Would you please return the data below verbatim, without its pictures?

((

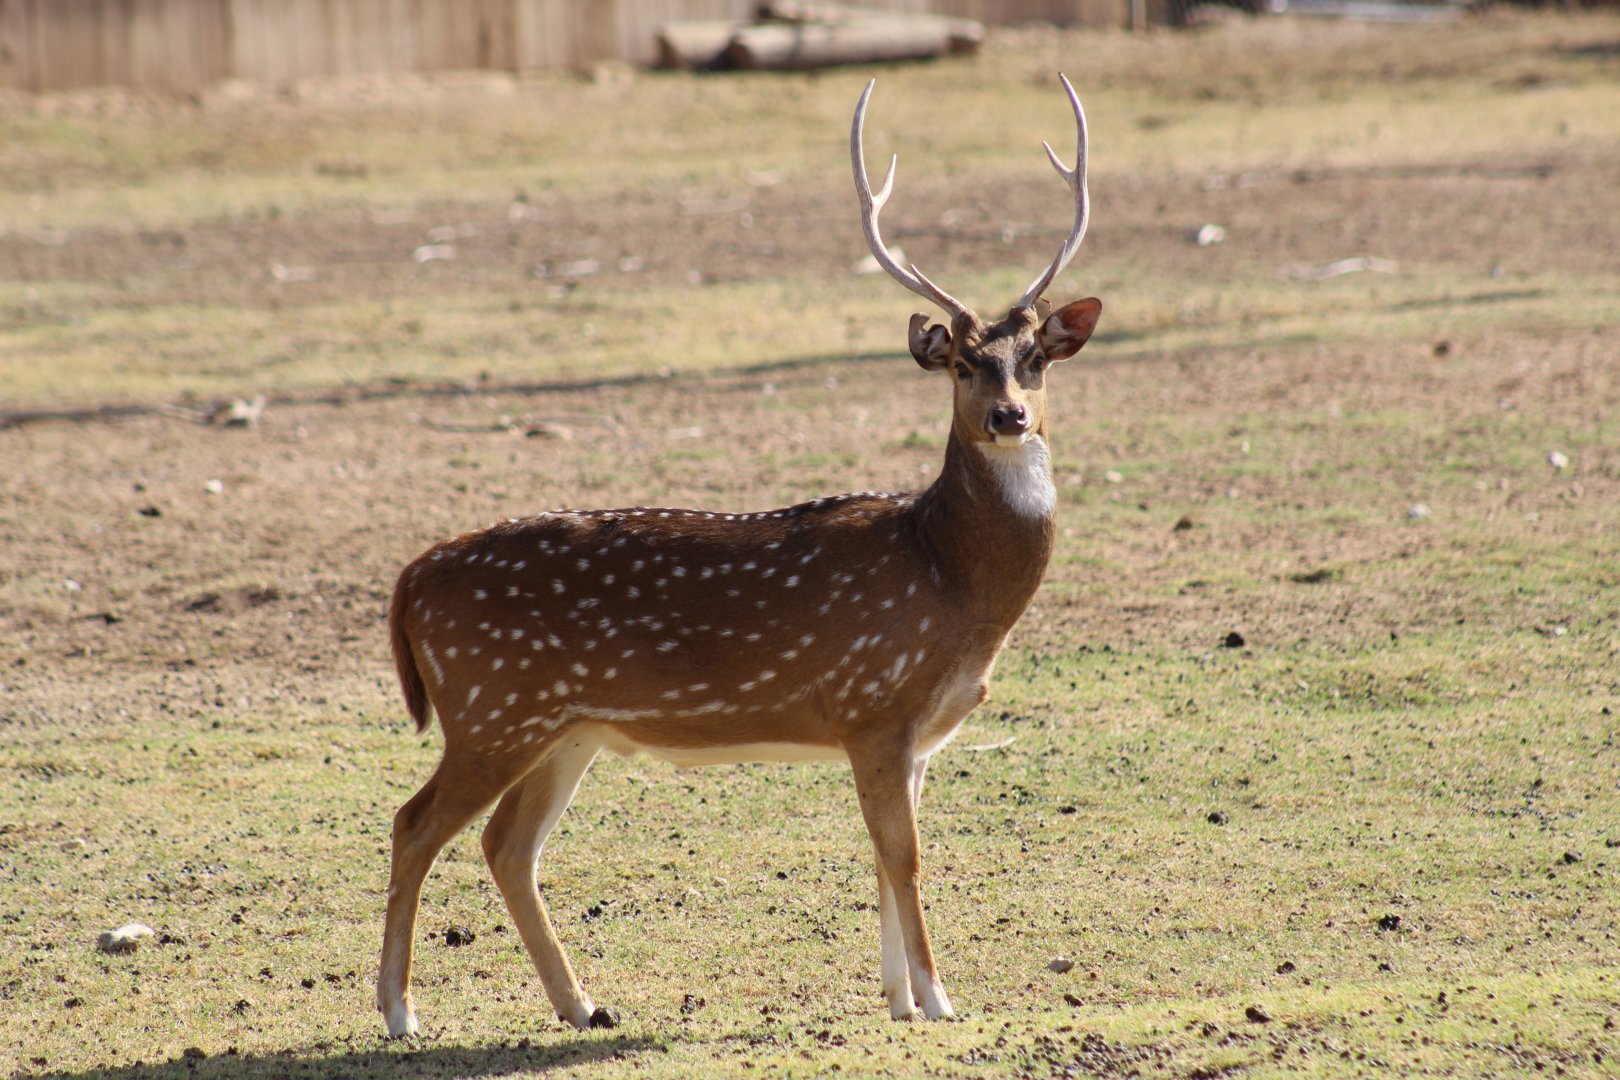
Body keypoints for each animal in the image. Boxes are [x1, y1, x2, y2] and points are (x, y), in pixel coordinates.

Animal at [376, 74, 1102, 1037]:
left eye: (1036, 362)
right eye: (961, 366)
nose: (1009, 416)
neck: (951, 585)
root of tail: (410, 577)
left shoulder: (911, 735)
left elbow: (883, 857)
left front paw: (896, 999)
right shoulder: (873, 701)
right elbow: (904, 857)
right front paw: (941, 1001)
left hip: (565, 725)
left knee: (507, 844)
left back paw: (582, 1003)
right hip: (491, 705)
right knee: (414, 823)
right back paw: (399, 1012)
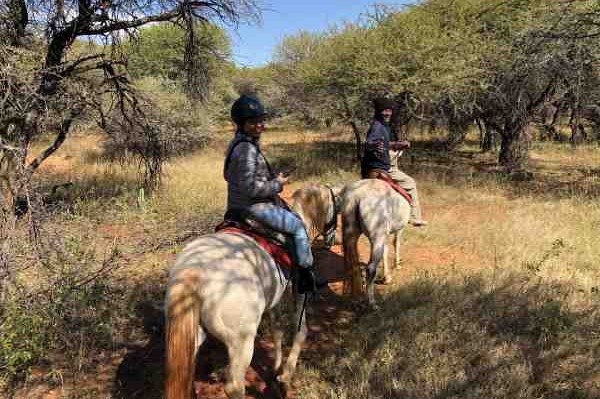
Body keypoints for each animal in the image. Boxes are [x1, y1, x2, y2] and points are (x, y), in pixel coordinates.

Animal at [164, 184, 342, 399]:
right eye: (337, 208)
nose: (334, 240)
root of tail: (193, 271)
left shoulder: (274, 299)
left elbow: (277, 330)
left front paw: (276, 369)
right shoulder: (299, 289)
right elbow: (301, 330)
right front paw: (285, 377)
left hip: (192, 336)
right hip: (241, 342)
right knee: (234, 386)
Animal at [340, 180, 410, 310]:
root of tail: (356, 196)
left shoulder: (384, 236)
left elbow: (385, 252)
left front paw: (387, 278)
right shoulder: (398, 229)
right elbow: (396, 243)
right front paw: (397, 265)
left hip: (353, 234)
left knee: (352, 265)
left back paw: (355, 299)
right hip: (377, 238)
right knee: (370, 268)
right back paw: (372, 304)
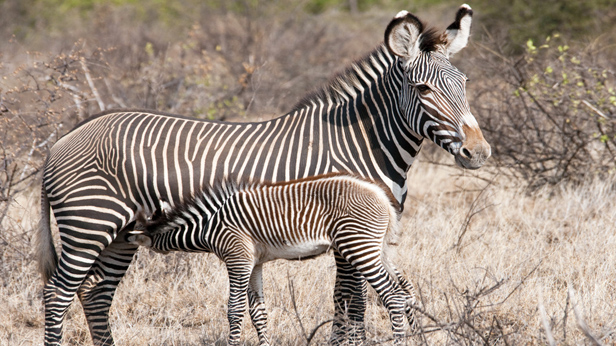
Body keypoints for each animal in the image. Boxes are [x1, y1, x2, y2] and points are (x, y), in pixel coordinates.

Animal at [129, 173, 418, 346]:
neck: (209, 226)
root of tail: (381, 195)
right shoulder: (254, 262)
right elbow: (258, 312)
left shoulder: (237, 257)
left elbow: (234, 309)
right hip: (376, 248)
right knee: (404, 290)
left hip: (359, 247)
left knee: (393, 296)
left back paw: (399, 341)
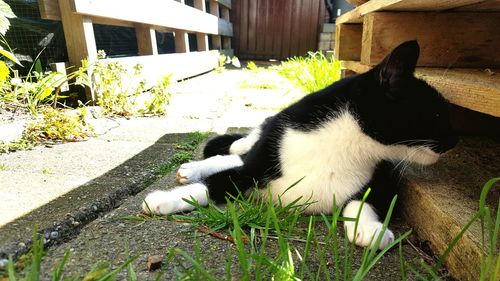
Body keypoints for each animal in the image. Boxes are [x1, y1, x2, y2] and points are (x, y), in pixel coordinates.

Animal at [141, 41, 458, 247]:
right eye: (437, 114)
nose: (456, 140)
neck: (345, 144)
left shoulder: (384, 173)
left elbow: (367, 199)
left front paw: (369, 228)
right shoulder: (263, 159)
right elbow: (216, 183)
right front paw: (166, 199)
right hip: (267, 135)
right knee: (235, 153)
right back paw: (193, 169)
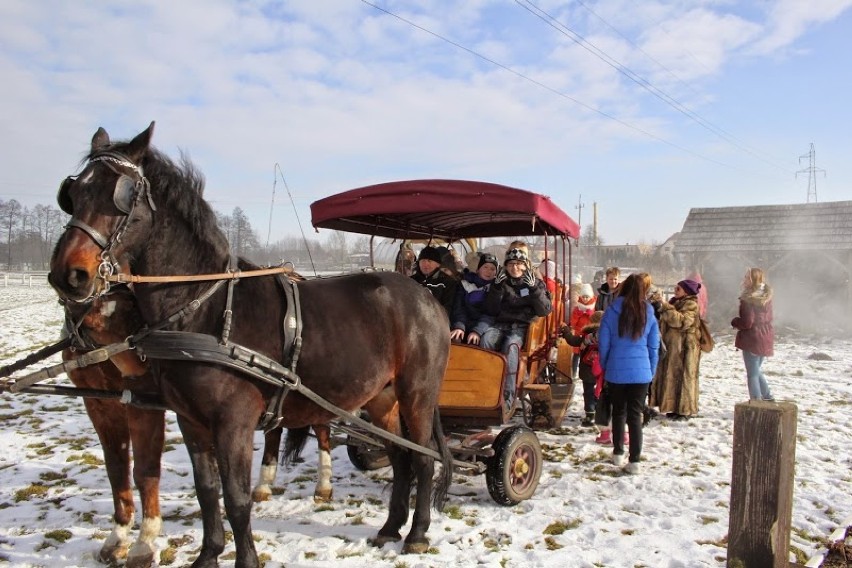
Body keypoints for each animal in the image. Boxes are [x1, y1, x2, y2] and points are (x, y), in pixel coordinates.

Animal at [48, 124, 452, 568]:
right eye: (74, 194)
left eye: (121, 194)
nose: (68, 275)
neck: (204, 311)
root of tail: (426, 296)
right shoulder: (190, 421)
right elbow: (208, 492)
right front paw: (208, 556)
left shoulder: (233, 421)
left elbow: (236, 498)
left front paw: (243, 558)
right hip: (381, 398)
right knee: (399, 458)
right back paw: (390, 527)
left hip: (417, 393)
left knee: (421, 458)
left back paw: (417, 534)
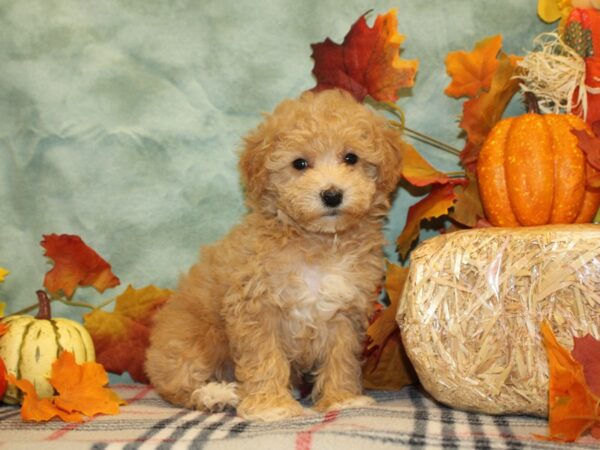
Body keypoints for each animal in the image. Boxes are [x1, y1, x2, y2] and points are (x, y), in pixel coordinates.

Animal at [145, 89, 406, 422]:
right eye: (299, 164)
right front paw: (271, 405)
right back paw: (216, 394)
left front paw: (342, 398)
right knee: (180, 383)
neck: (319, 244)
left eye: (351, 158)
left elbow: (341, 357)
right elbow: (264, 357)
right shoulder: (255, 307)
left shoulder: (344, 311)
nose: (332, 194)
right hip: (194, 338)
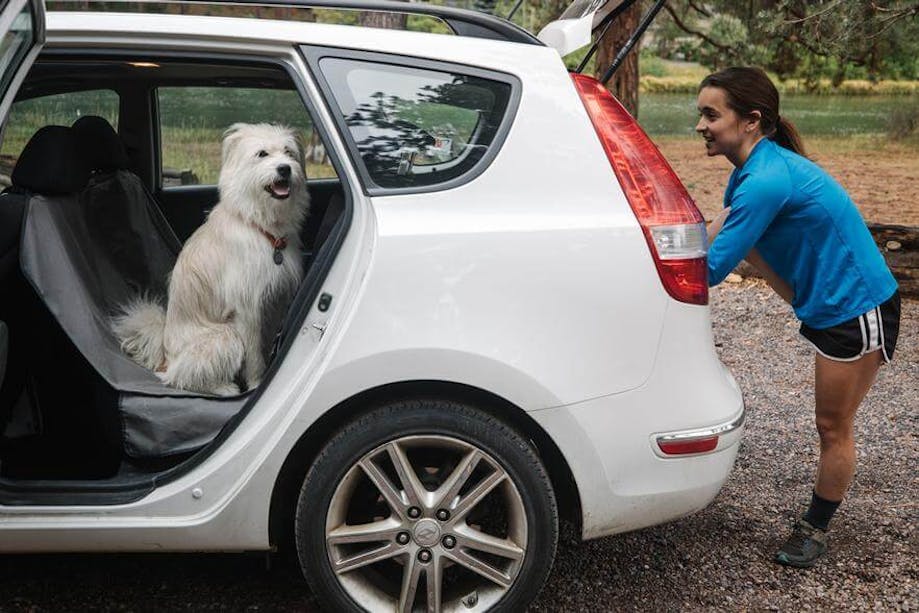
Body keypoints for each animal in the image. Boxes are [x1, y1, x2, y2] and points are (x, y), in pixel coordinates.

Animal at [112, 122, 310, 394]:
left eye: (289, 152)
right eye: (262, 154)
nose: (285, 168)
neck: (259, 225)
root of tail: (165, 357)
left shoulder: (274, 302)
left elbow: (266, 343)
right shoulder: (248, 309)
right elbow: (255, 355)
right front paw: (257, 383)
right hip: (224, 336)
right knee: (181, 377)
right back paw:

))

Answer area
Body keypoints for each animal in the image. Boxes are [x1, y1, x2, y2] and points are (x, y), in pixel coordinates.

Animal at [376, 74, 1102, 1037]:
left eye: (1036, 362)
right eye: (961, 366)
nose: (1009, 416)
neck: (951, 585)
root of tail: (410, 577)
left shoulder: (911, 735)
left elbow: (883, 857)
left front paw: (896, 999)
right shoulder: (873, 701)
right elbow: (904, 857)
right front paw: (941, 1001)
left hip: (565, 725)
left knee: (507, 844)
left back paw: (582, 1003)
right hip: (491, 705)
right knee: (414, 823)
right back paw: (399, 1012)
Body keypoints for each animal in the image. Boxes are [x1, y1, x2, y2] and points are (x, y), in pixel coordinates.

Animal at [164, 184, 342, 399]:
right eye: (337, 208)
nose: (334, 240)
root of tail: (193, 271)
left shoulder: (274, 299)
left elbow: (277, 330)
left front paw: (276, 369)
right shoulder: (299, 289)
right elbow: (301, 330)
right front paw: (285, 377)
left hip: (192, 336)
right hip: (241, 342)
right knee: (234, 386)
Animal at [340, 180, 410, 310]:
root of tail: (356, 196)
left shoulder: (384, 236)
left elbow: (385, 252)
left front paw: (387, 278)
right shoulder: (398, 229)
right elbow: (396, 243)
right front paw: (397, 265)
left hip: (353, 234)
left knee: (352, 265)
left back paw: (355, 299)
right hip: (377, 238)
right knee: (370, 268)
right back paw: (372, 304)
Body keypoints for each animal in the image. Boxes are [x1, y1, x2, y2] and points are (x, y), in pixel coordinates.

Animal at [129, 173, 418, 346]:
neck: (209, 226)
root of tail: (381, 195)
right shoulder: (254, 262)
right elbow: (258, 312)
left shoulder: (237, 257)
left elbow: (234, 309)
right hip: (376, 248)
right knee: (404, 290)
left hip: (359, 247)
left knee: (393, 296)
left back paw: (399, 341)
Body keypoints for each animal in the image. Boxes are [x1, y1, x2, y2] and points are (x, y), in pixel coordinates.

Animal at [141, 41, 458, 247]:
right eye: (437, 114)
nose: (456, 140)
neck: (345, 144)
left shoulder: (384, 173)
left elbow: (367, 199)
left front paw: (369, 228)
right shoulder: (263, 159)
right elbow: (216, 183)
right front paw: (166, 199)
right hip: (267, 135)
right knee: (235, 153)
right back paw: (193, 169)
Body keypoints for each animal in the image. Boxes are [x1, y1, x2, y2] and points are (x, y), in pixel coordinates.

Animal at [48, 124, 452, 568]:
right eye: (74, 194)
left eye: (121, 194)
nose: (68, 275)
neck: (204, 311)
root of tail: (426, 296)
right shoulder: (190, 421)
right elbow: (208, 492)
right front paw: (208, 556)
left shoulder: (233, 421)
left elbow: (236, 498)
left front paw: (243, 558)
right hip: (381, 398)
right knee: (399, 458)
right back paw: (390, 527)
left hip: (417, 393)
left knee: (421, 458)
left back paw: (417, 534)
Body keypoints for each animal in the image. Boxes are [x1, y1, x2, y2] and points are (x, y), in pixel coordinates.

Animal at [145, 89, 406, 422]:
right eye: (299, 164)
right front paw: (271, 405)
right back paw: (216, 394)
left front paw: (342, 398)
right knee: (180, 383)
neck: (319, 244)
left eye: (351, 158)
left elbow: (341, 357)
right elbow: (264, 357)
right shoulder: (255, 307)
left shoulder: (344, 311)
nose: (332, 194)
right hip: (194, 338)
Body keypoints for each animal in the image. Boxes are [x1, y1, x2, y2] and points are (x, y), in pixel coordinates.

Animal at [112, 122, 310, 394]:
left eye: (289, 152)
right eye: (262, 154)
nose: (285, 168)
neck: (259, 225)
root of tail: (165, 357)
left shoulder: (274, 302)
left elbow: (266, 343)
right shoulder: (248, 309)
right elbow: (255, 355)
right front paw: (257, 383)
right hip: (224, 336)
right knee: (181, 377)
right back paw:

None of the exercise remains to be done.